Surely the time was ripe for the ESL.
Improvements in programme material, programme sources and
better recording techniques were all 'conspiring' to show up the many
shortcomings of the 'cheap and cheerful' cones.
As
the
main hurdles to the production of an ESL had been overcome, many got
onto the
bandwaggon and today we have an array of ESL makers, each claiming to
offer the
ultimate in fidelity. But sadly the laws of Physics remain immutable
and the
ESL, as we know it today, cannot hope to span the entire audible range.
It
is but a small step from the electrostatic planar to the
electrodynamic planar loudspeaker. In all
likelihood many must have toyed with the idea, though they must have
been kept
from fruition by the unavailability of powerful magnets.
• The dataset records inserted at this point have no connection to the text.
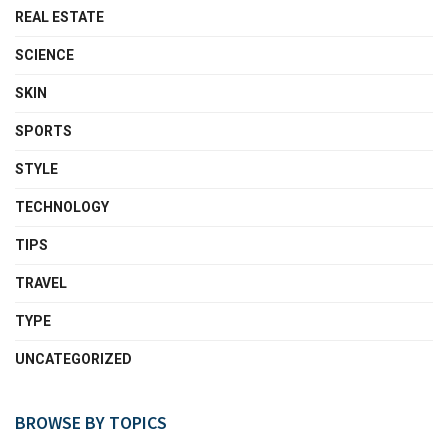
REAL ESTATE
SCIENCE
SKIN
SPORTS
STYLE
TECHNOLOGY
TIPS
TRAVEL
TYPE
UNCATEGORIZED
BROWSE BY TOPICS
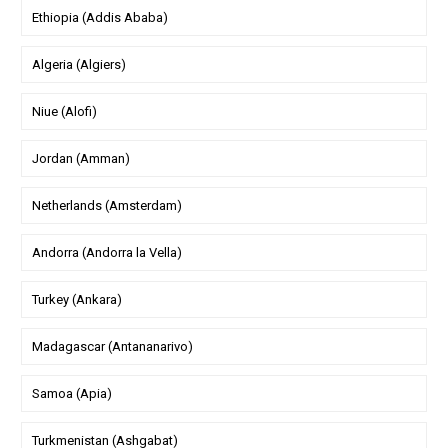
Ethiopia (Addis Ababa)
Algeria (Algiers)
Niue (Alofi)
Jordan (Amman)
Netherlands (Amsterdam)
Andorra (Andorra la Vella)
Turkey (Ankara)
Madagascar (Antananarivo)
Samoa (Apia)
Turkmenistan (Ashgabat)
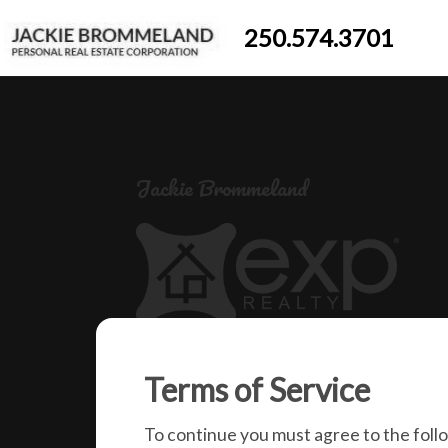
250.574.3701
Jackie Brommeland
250-574-3701
Terms of Service
jackiebrommeland@gmail.com
1000 Clubhouse Dr (Lower)
To continue you must agree to the foll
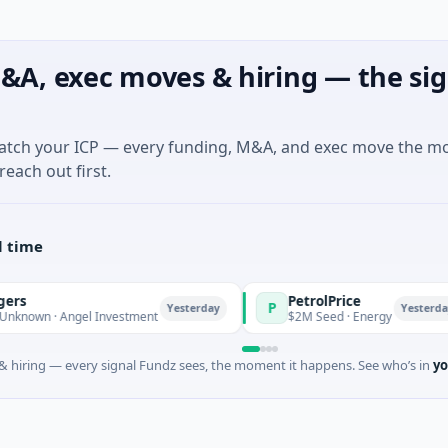
&A, exec moves & hiring — the sig
match your ICP — every funding, M&A, and exec move the m
reach out first.
l time
PetrolPrice
P
Yesterday
Yesterday
 · Angel Investment
$2M Seed · Energy
 hiring — every signal Fundz sees, the moment it happens. See who’s in
yo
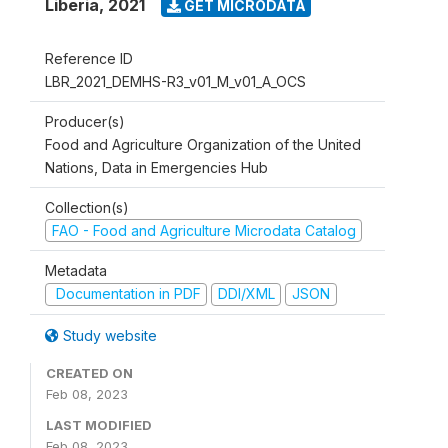
Liberia
,
2021
GET MICRODATA
Reference ID
LBR_2021_DEMHS-R3_v01_M_v01_A_OCS
Producer(s)
Food and Agriculture Organization of the United
Nations, Data in Emergencies Hub
Collection(s)
FAO - Food and Agriculture Microdata Catalog
Metadata
Documentation in PDF
DDI/XML
JSON
Study website
CREATED ON
Feb 08, 2023
LAST MODIFIED
Feb 08, 2023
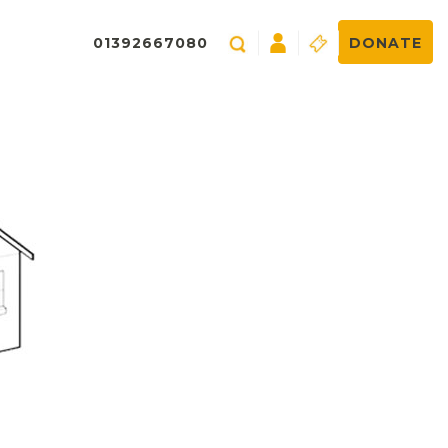
01392667080
DONATE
In the mid
20th C, all
that changed and powerful ferrite and ceramic magnets became available.
One of
the first practical and commercially successful magnetic planar
speakers was
the brainchild of Jim Winey -- the Magneplanar launched in the early
seventies.
The best of the magnetic planars are often rated on a par with the ESL,
though like the ESL their physical limitations are something that
cannot
be wished away. A close relation is the ribbbon loudspeaker, which are
often used as tweeters or supertweeters.
But rarely do you find a full-range ribbon loudspeaker.
An
overview of loudspeaker technology cannot
overlook the 'ancient'
bending wave loudspeaker.
Bending
wave transducers use a diaphragm that is intentionally
flexible,
with the high frequencies radiating primarily from the central area,
while
longer waves reach the edges of the diaphragm. The BWL has the
potential to
cover the entire audible spectrum and
have been promoted as being close to an ideal point sound
source. It is
intriguing that though the technology has existed for nearly a century,
we see
only rare working examples.
Even in
our 'digital era', we have to tread the known
and familiar pathways, filled with
reflections and reverberations and what not, in our never ending quest
for
fidelity. It has been a long and tortuous route, but nonetheless a
pleasing and satisfying trip in
many ways.
[1]
The 'marble block' Reisz microphone was used by the first
German radio station
broadcasting from Vox House on Potsdamer Platz in 1923, and later by
the
BBC. As a matter of
fact, the Reisz mic
was the brainchild of his employee Georg Neumann, who later achieved
fame as
the motive force behind the successful Neumann
brand.
[2] Vogt was one of the 'tri' that
patented
the Tri-Ergon
sound-on-film system in
1919; the others were Josef Engl and Joseph Massolle.
Later the rights to the Tri-Ergon
system were purchased by the Fox Corporation of the U S.